Com vacina, a história teria sido outra
Crônicas e dicas do Dr. João Evangelista, que compartilha sua vasta experiência na área médica
Eu vou muito com a minha cara. Diria até que sou meu fã. Durante a pandemia de covid-19, alguém me perguntou: “Você tem medo de morrer?”. Respondi que não; apenas não gostaria de estar por perto quando isso acontecer. Corria o ano de 2020. O SARS-CoV-2 ceifava vidas, sem cerimônia. Nesse período, eu costumava me refugiar em Setiba, onde tenho uma casa. Isolado, tentava manter distância do vírus.
Numa tarde, dirigindo pela Rodovia do Sol, comecei a tossir e pensei: Meu Deus, será que peguei essa praga?!
Felizmente, não era verdade. Eu não estava contaminado com o vírus letal. Tratava-se apenas de um resfriado comum. Usando máscaras, aplicando álcool gel e evitando aglomerações, aguardei ansiosamente a chegada da vacina.
Quiçá, existissem tratamentos em épocas passadas, muitas pessoas, vítimas de doenças infectocontagiosas, seriam salvas.
Olhando para trás, podemos observar que, pela ausência de drogas e vacinas, a história perdeu a bússola.
Hamnet, filho único de William Shakespeare, morreu vítima de peste bubônica em agosto de 1596, deixando o pai arrasado, bloqueando sua criatividade durante um longo período.
Em setembro de 1788, morre, em Lisboa, vitimado pela varíola, D. José Francisco Xavier de Paula Domingos Antônio Agostinho Anastácio de Bragança, filho primogênito da rainha D. Maria I de Portugal e do seu consorte, D. Pedro III.
Se essa perversa doença não o tivesse atingido, D. José teria sido, certamente, o sucessor de D. Maria I no trono de Portugal.
Com isso, seu irmão D. João tornou-se herdeiro da coroa e, mais tarde, rei de Portugal, com o nome de João VI.
A prematura morte de D. José contribui significativamente para a “loucura” da sua mãe, a rainha D. Maria I.
O genial pianista polonês Frédéric François Chopin morreu aos 39 anos, em 1849, em decorrência da, então fatal, tuberculose, deixando obras inacabadas.

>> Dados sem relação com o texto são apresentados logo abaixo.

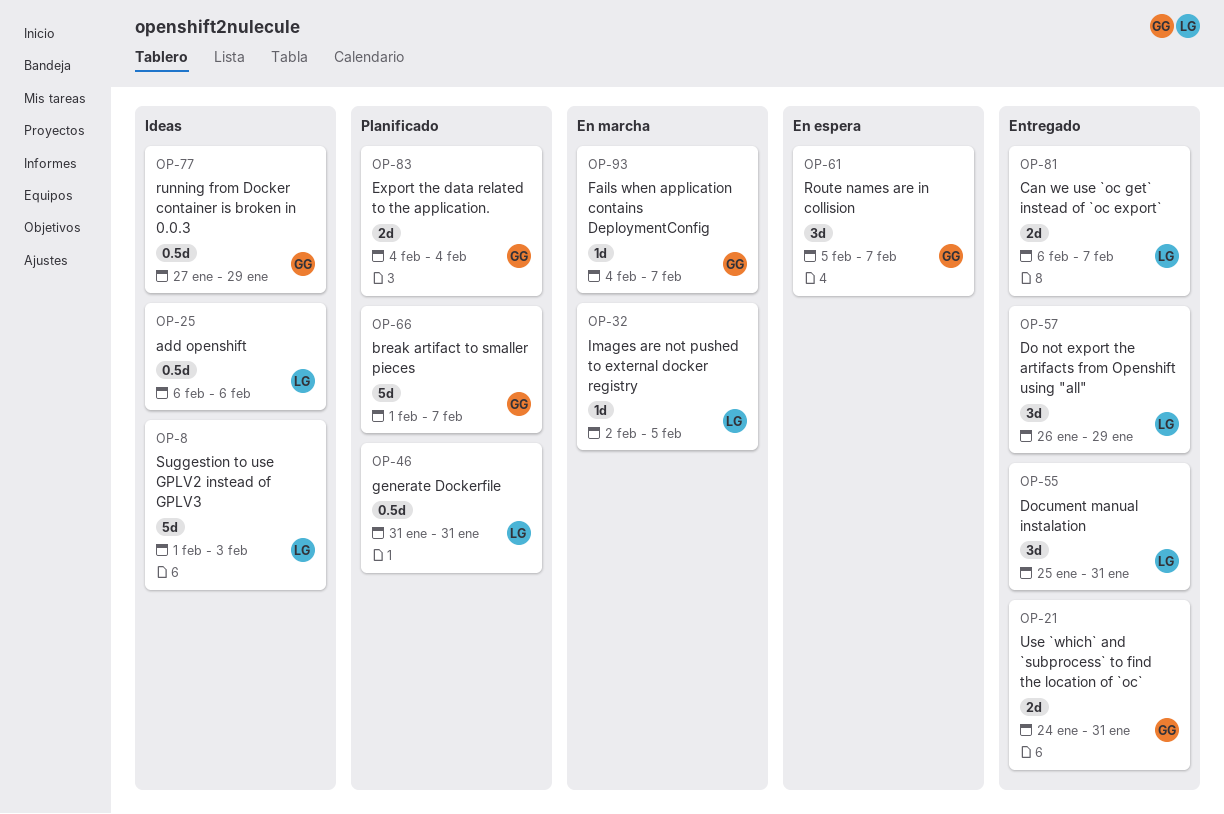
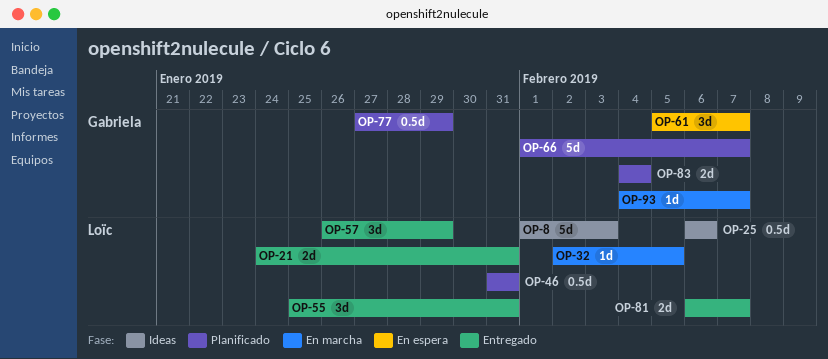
OP-21, owner: Gabriela -> Loïc
OP-77, status: Ideas -> Planificado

A vacina BCG, que previne contra as formas graves da tuberculose, estava longe de ser descoberta.
Junto com Chopin, foram enterrados polonaises, noturnos, valsas, sonatas mazurcas, impromptus e scherzos, que morreram antes de nascerem.
Com apenas 40 anos, também faleceu de tísica, o tcheco Franz Kafka, considerado um dos mais brilhantes escritores do século XX.
Além de “A Metamorfose”, “O Castelo”, “O processo” e “Um Artista da Fome”, quais outros escritos esse gênio nos teria legado, caso não tivesse sido consumido pelo bacilo de Calmette-Guérin?
Humberto de Alencar Castelo Branco e Olympio Mourão Filho, idealizadores do golpe militar de 1964, foram reprovados no exame final na Escola Militar do Realengo. Apesar disso, acabaram matriculados no segundo período.
A gripe espanhola, que em 1918 matara 17 mil pessoas no Rio de Janeiro, havia feito várias baixas também na escola, e, assim, para preencher as vagas ociosas, o Ministério da Guerra aprovou Castelo e Mourão, alterando o porvir.
Contaminando o destino, micróbios roem o presente e digerem o futuro.